Telecoms law on trial

Series Title
Series Details 09/11/95, Volume 1, Number 08
Publication Date 09/11/1995
Content Type

Date: 09/11/1995

THE European Court of Justice is to rule on whether a French regulation on the licensing of telecommunications equipment is in violation of EU law.

The judges will decide today (9 November) whether to support an opinion delivered by Advocate-General Giuseppe Tesauro in June. Tesauro noted that the rule - which forbids, under threat of sanctions, the manufacture, importation, sale, distribution or advertising of telephone terminal equipment without prior approval - was contrary to the 1988 directive on the market in telecommunications equipment.

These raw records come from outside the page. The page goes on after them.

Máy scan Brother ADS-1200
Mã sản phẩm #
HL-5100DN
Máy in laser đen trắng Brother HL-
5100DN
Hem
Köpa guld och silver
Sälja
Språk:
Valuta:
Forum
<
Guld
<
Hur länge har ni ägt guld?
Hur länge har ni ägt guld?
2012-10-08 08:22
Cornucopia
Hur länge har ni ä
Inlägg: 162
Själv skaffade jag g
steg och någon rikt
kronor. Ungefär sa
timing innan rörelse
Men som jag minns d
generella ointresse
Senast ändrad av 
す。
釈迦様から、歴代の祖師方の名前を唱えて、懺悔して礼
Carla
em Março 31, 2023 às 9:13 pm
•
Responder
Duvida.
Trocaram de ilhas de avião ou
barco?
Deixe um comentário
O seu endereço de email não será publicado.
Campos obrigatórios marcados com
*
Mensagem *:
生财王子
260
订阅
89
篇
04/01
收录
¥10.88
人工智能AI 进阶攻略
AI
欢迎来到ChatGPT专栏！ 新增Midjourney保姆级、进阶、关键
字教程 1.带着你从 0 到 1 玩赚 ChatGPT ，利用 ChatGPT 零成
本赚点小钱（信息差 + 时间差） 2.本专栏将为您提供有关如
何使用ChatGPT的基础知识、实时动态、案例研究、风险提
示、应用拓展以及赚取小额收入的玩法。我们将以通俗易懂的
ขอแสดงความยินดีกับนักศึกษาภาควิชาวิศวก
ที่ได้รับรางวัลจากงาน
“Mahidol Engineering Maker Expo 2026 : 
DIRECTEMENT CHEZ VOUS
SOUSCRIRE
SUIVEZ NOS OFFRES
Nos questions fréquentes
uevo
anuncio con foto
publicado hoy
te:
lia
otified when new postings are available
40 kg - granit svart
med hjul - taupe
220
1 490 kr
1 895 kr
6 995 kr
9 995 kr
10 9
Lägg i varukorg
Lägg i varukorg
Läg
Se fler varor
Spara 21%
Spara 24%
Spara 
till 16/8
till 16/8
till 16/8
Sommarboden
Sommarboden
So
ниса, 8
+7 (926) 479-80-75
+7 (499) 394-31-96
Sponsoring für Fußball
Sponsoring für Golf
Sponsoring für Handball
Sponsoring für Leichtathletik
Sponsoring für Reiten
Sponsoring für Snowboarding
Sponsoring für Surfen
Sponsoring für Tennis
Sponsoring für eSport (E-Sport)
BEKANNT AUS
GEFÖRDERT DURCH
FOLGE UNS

The case was brought after French citizen Thierry Tranchant advertised non-approved equipment between November 1992 and February 1993. He opposed the action against him, alleging that the regulation violated Article 6 of the directive, which says the body charged with setting technical specifications, application and licencing of equipment should be independent of the company offering goods and services.

When France implemented the directive, it insisted that certain equipment connected to the public network still had to win prior approval from the ministry of post and telecommunications.

In 1990, the commercial and regulatory activities of the operator were separated, but the advocate-general still found they were too interconnected.

The tests on the equipment are carried out by a single laboratory which, as part of the Centre National d'Etudes des Télécommunications (CNET), is a unit of France Télécom.